Today, there are more than 8,100 hedge funds with at least $820 billion at work . This is double the number of funds over 1999. The flat or sideways trading of global equity markets for the past year has not shown the rates of return that investors have become accustomed to. Meanwhile, the energy complex is volatile. It is capital intensive. The energy industry is just plain interesting. You can't put down the paper today without every angle of the energy complex being under intense scrutiny and interest.
What is ironic is that hedge funds trading oil are not doing anything that the large investment banks such as Goldman Sachs, Bank of America or Morgan Stanley already do. The proprietary trading desks of these and other large investment banks are actually 'hedge funds in drag' just as Enron was. The banks never talk about what they do and consequently they tend to fall under the radar screen. But they must be doing something right, as Morgan Stanley and Goldman Sach's commodity trading groups have had substantial profits in recent years.

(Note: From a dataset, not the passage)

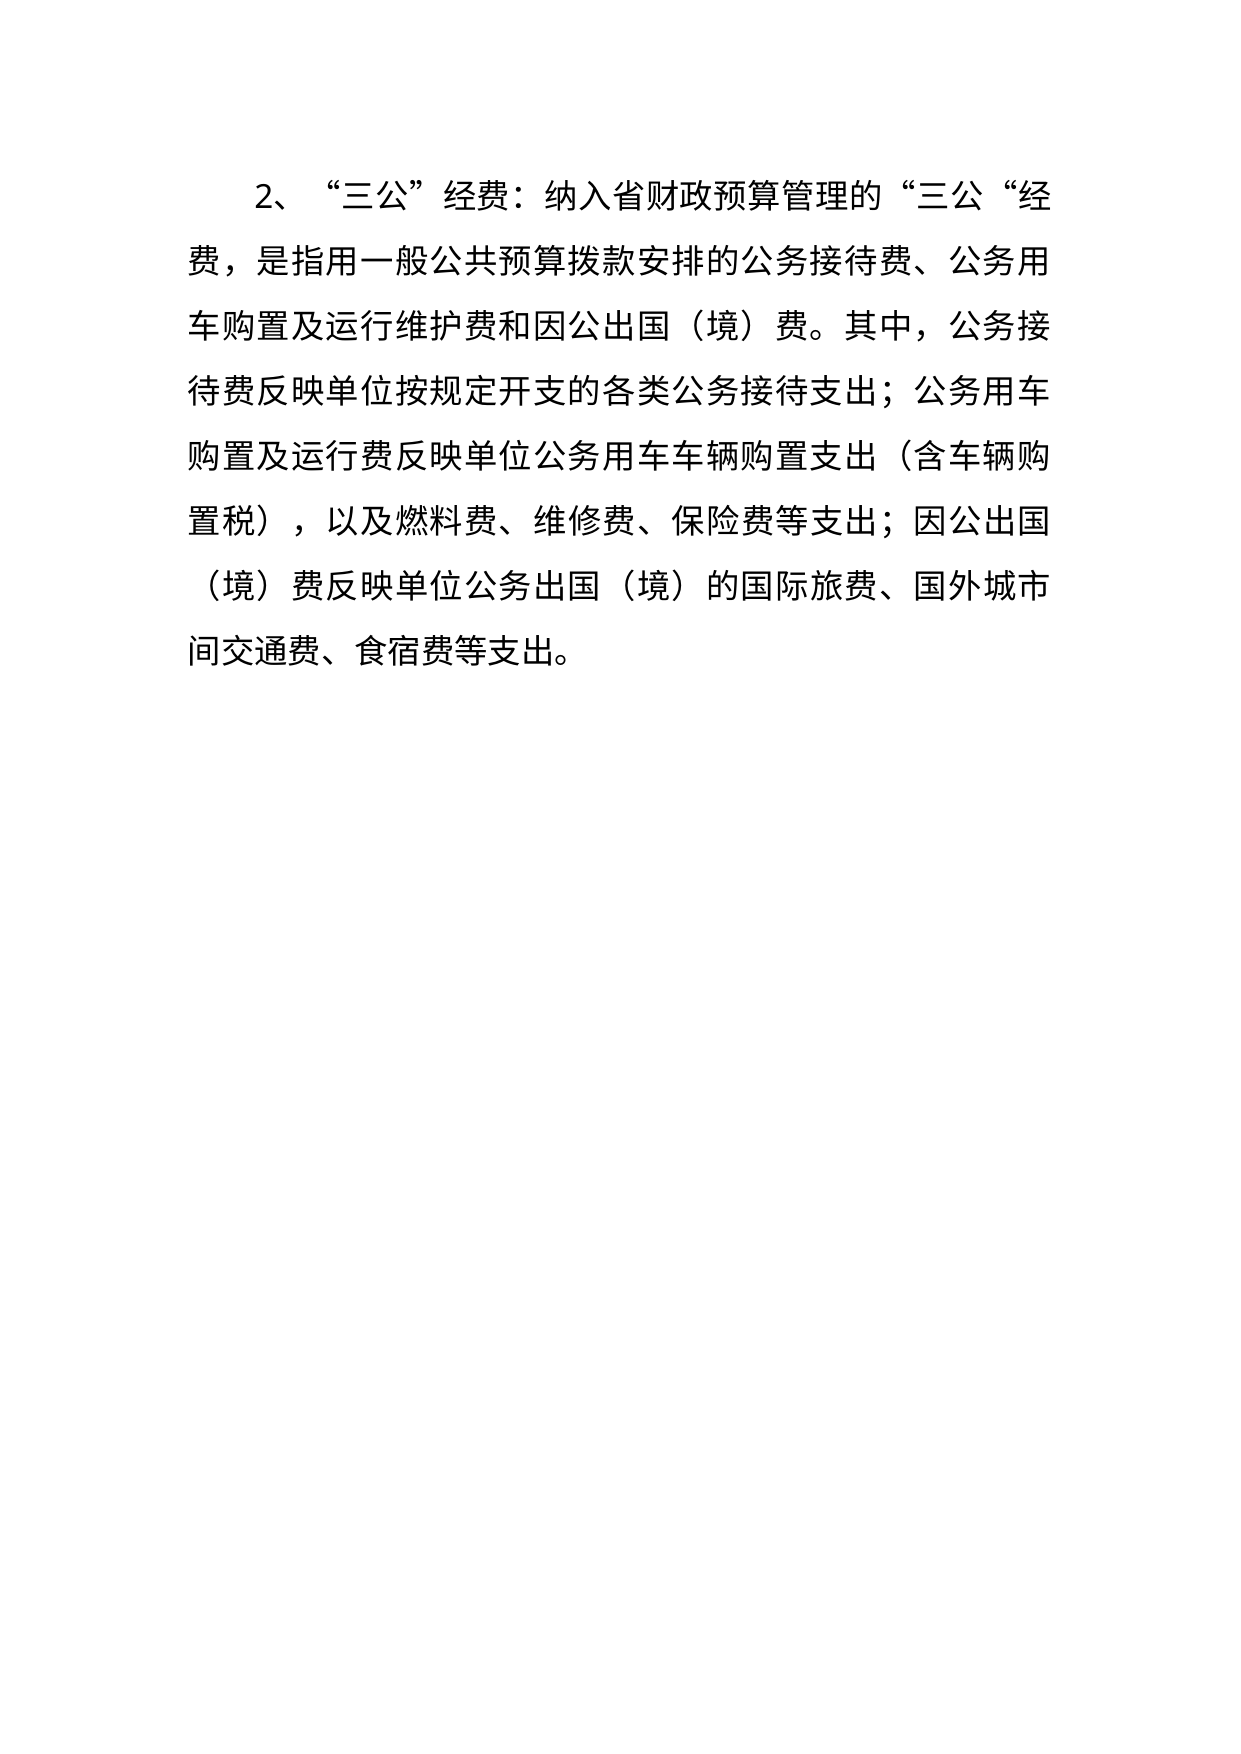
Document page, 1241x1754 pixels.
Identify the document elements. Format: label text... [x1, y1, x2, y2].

text 2、“三公”经费：纳入省财政预算管理的“三公“经费，是指用一般公共预算拨款安排的公务接待费、公务用车购置及运行维护费和因公出国（境）费。其中，公务接待费反映单位按规定开支的各类公务接待支出；公务用车购置及运行费反映单位公务用车车辆购置支出（含车辆购置税），以及燃料费、维修费、保险费等支出；因公出国（境）费反映单位公务出国（境）的国际旅费、国外城市间交通费、食宿费等支出。 [187, 162, 1053, 682]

After the shock of the demise of Enron and merchant energy trading generally, it has taken more than two years to get back on track and for the energy trading market to be rebuilt. The warnings that the industry would be in turmoil for many years were likely overly exaggerated but also predictions regarding the demise of the market were wrong. We have not seen the predicted globalization of electric utilities, but instead we have seen foreign utilities retreat from American power markets. We have also witnessed the Wall Street power companies rise as they bought distressed assets and began to trade those assets through various asset optimization strategies. We have seen the resurfacing of the financial institution/utility joint ventures with Merrill Lynch's purchase of Entergy/Koch and, more recently, we have seen the entrance of financial hedge funds focusing on the energy industry for a variety of reasons. What has occurred is the merger of big money and big energy together. This is no longer a game for small companies, including electric and gas utility companies. This is investment banking, asset-backed trading, pure commodity trading, and most importantly that of financial balance sheets that assume 'capital at risk.' The combined ongoing research of Global Change Associates and Utilipoint International has revealed that there are over 250 energy hedge funds and perhaps as many as 400 with new funds emerging on a daily basis. We classify 'energy' hedge funds as those active in the following financial sectors of the energy world:
- Energy equities; - Energy debt; - Distressed assets (such as power stations); - Oil & gas commodity futures trading; - Over-the-Counter (OTC) energy derivatives trading in crude oil, petroleum products, natural gas, electric power, and coal.